Collected data:
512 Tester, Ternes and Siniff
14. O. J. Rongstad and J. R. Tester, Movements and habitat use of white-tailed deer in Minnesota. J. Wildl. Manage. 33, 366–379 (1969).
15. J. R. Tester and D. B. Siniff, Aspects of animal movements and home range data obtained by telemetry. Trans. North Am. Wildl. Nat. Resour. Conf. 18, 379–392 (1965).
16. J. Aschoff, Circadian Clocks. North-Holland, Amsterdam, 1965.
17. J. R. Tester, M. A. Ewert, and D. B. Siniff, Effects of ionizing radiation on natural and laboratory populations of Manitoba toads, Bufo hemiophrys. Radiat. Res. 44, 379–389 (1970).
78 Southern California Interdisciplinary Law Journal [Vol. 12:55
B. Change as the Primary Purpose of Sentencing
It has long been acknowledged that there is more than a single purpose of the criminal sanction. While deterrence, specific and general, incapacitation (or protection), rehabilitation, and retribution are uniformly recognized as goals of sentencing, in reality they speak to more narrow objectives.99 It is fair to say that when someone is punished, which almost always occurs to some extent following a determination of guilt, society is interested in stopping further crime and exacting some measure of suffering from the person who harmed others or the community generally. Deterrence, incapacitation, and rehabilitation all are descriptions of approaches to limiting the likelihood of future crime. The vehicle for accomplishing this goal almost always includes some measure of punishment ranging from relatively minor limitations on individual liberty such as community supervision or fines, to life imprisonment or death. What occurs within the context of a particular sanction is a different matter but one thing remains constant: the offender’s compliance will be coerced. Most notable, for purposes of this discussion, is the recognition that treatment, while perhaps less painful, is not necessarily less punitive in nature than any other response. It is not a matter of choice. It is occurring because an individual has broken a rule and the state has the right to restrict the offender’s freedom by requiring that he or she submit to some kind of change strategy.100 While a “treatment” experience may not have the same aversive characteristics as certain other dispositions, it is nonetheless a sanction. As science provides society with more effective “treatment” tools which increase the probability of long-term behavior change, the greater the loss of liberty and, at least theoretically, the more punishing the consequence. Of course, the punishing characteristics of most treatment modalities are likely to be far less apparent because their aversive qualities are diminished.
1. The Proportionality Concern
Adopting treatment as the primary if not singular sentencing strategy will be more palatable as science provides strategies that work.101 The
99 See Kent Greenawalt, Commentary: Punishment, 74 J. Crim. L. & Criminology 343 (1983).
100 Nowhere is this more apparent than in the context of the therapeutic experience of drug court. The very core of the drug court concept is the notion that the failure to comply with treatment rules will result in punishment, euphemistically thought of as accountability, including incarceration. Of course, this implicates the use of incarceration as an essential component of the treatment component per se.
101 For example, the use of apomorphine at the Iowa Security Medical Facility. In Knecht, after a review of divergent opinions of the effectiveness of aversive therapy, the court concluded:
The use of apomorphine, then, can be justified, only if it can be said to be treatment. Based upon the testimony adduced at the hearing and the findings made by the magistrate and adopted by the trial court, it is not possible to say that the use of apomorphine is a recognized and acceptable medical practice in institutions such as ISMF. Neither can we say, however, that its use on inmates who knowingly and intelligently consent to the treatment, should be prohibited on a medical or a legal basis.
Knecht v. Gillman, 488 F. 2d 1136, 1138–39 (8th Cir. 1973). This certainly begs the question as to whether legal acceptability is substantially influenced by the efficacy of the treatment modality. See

Description of the task:
Please give the number of lines above that contain "court", without any other words.

Written solution:
3